Uribe y su paracongreso deben renunciar! |
No se necesita ser experto político para advertir que las pretensiones reeleccionistas de Uribe se enfrentan hoy a un problema que va mucho más allá de una simple reforma de un "articulito". Ahora, la palabrita que debe tener preocupados a los promotores de la reelección debe ser esta: "ilegitimidad".
Por dos flancos, está reelección de Uribe está signada por la ilegitimidad. El primero de ellos es por cuenta del escándalo de la 'parapolítica'. Aunque los uribistas insistan en que el presidente Uribe está por encima del bien y del mal y que por eso mismo no lo toca este escándalo, es claro que su reelección está íntimamente ligada a la crisis de legitimidad que se ha apoderado del Congreso desde que la Corte Suprema de Justicia, de manera valiente, destapó los vínculos de los 'paras' con la política y puso en problemas a una buena parte de los alfiles más representativos del uribismo.

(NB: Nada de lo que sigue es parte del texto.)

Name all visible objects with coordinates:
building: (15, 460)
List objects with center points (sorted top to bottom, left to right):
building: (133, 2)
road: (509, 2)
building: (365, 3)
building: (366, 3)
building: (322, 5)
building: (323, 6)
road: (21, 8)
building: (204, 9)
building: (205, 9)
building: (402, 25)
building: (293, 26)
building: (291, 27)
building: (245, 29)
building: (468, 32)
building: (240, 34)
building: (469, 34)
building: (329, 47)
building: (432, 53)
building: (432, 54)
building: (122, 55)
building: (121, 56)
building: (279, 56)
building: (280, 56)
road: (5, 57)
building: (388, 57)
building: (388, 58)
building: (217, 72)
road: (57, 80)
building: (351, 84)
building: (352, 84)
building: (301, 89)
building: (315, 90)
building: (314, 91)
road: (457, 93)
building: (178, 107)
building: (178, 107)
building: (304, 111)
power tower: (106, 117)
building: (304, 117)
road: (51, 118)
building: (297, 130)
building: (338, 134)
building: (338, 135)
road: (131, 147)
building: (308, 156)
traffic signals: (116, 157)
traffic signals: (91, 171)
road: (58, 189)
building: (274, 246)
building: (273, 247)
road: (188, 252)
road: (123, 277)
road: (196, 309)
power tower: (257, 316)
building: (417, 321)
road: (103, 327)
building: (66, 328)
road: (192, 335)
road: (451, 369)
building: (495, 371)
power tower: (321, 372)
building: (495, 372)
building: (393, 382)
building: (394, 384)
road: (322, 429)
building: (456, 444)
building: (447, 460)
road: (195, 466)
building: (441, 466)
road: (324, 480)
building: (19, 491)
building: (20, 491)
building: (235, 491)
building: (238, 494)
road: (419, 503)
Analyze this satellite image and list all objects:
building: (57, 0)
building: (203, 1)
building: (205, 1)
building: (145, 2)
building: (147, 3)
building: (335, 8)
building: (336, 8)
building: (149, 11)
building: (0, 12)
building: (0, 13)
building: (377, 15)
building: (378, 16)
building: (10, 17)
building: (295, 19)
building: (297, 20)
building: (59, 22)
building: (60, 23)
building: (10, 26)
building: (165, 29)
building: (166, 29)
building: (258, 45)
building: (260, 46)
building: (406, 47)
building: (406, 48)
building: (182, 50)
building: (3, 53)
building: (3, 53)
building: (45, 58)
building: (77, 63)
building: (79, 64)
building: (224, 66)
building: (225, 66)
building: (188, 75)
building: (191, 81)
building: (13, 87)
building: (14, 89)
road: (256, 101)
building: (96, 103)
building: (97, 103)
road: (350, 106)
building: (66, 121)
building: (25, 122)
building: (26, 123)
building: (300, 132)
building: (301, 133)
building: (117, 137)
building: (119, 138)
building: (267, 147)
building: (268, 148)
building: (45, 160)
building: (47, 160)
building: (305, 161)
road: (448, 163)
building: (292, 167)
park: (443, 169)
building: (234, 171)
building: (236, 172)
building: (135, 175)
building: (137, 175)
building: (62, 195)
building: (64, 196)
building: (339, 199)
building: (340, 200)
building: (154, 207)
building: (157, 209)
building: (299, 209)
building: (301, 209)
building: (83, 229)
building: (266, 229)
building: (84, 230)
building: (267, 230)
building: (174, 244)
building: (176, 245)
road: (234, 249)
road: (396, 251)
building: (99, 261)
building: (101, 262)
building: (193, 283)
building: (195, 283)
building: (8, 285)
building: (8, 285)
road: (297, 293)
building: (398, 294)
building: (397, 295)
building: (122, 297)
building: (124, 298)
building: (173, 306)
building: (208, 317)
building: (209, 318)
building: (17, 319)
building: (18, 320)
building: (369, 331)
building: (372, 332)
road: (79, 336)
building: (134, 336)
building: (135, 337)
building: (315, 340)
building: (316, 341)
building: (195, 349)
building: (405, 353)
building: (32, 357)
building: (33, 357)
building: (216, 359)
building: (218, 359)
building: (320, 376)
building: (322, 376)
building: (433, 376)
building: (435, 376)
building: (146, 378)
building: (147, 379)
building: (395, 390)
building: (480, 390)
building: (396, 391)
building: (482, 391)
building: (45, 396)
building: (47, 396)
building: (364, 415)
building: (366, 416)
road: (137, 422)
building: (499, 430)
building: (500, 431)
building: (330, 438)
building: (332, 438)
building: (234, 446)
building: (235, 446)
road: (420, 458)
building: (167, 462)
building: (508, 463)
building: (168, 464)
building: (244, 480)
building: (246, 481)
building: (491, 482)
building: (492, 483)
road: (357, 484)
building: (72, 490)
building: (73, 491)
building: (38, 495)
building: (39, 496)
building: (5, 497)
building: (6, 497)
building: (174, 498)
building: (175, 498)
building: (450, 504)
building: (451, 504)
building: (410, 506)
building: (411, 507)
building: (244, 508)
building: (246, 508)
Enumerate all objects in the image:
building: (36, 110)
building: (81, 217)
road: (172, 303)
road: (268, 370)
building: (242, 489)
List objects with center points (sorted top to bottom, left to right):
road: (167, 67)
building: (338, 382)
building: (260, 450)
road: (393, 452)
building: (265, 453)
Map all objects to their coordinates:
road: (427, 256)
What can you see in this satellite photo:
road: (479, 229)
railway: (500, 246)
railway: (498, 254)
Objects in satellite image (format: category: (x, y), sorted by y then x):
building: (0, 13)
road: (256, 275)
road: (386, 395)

Ya no se puede tapar el sol con las manos: en la cárcel está Ciro Ramírez, ponente del articulito que permitió la primera reelección de Uribe; la Corte abrió investigación contra Mario Uribe, su primo entrañable, dueño de sus secretos y con quien siempre hizo política; está encarcelada una buena parte de los congresistas que con más asiduidad iban a Palacio antes de su primera reelección, como Rocío Arias y Eleonora Pineda, o Miguel de la Espriella y Dieb Maloof, por poner solo unos nombres. Por si fuera poco, a Carlos García, encargado de adelantar la reelección, se le abrió una investigación preliminar por 'parapolítica'. En estas condiciones, por más reformitas que se planteen, una reelección aprobada por un Congreso en entredicho es espuria.
Tampoco ayuda la actitud del Gobierno, que ha optado por ponerse en el lugar equivocado. En vez de apoyar a la Corte en su tarea de limpiar la política, no escatima oportunidad para descalificarla. La semana pasada, cuando se esperaba que el Presidente saliera a comprometerse con la depuración de la política, terminó cuestionando la imparcialidad de la Corte. Entre líneas, sugirió que era una corte prevaricadora, imputación que ya le había hecho José Obdulio en Hora 20. Las opiniones del ministro del Interior y Justicia, Carlos Holguín, al diario EL TIEMPO de ayer, fueron otra catilinaria contra la Corte. Sus declaraciones, como las del Presidente, lo ponen a uno a pensar sobre dónde está el compromiso de este Gobierno en materia de justicia. Si es un compromiso con la verdad y la justicia, deberían acompañar a la Corte y, a lo sumo, tendrían que suprimirles las cuotas burocráticas a todos los políticos que están hoy en la Picota para evitar que desde allí sigan manteniendo el poder político y sus alianzas macabras, como de hecho muchos lo siguen haciendo. Pero eso de ver al Presidente y a su Ministro de Justicia en la otra orilla, despotricando de la Corte y abogando por los de la Picota, es un espectáculo lamentable.
Pero no solo el escándalo de la 'parapolítica' está afectando la legitimidad de una nueva reelección de Uribe. También empieza a ser cuestionada la legitimidad de la primera reelección. La Corte hace unos días decidió abrir una investigación preliminar contra Yidis y Teodolindo por el posible delito de cohecho, consistente en haber recibido ofertas o prebendas para cambiar su voto.
Por si fuera poco, a medida que avanza la investigación en la Corte, hay más congresistas investigados por sus relaciones con los 'paras' en las elecciones del 2006. Hay evidencias que permiten establecer con más claridad cómo varios jefes 'paras' que estaban ya acuartelados en Ralito pudieron salir libremente a sus regiones para hacer política e incidir en las elecciones del 2006. Tal vez hoy cobre cierta vigencia un casete en el que un jefe paramilitar, hoy desmovilizado, anunció que ellos habían atado el proceso de paz a la reelección de Uribe.
Planteadas así las cosas, lo mejor que puede hacer el Presidente es salir públicamente a renunciar a cualquier pretensión en ese sentido y a ordenar el desmonte inmediato del tinglado que viene trabajando en su reelección. Pero algo me dice que eso no lo va a hacer.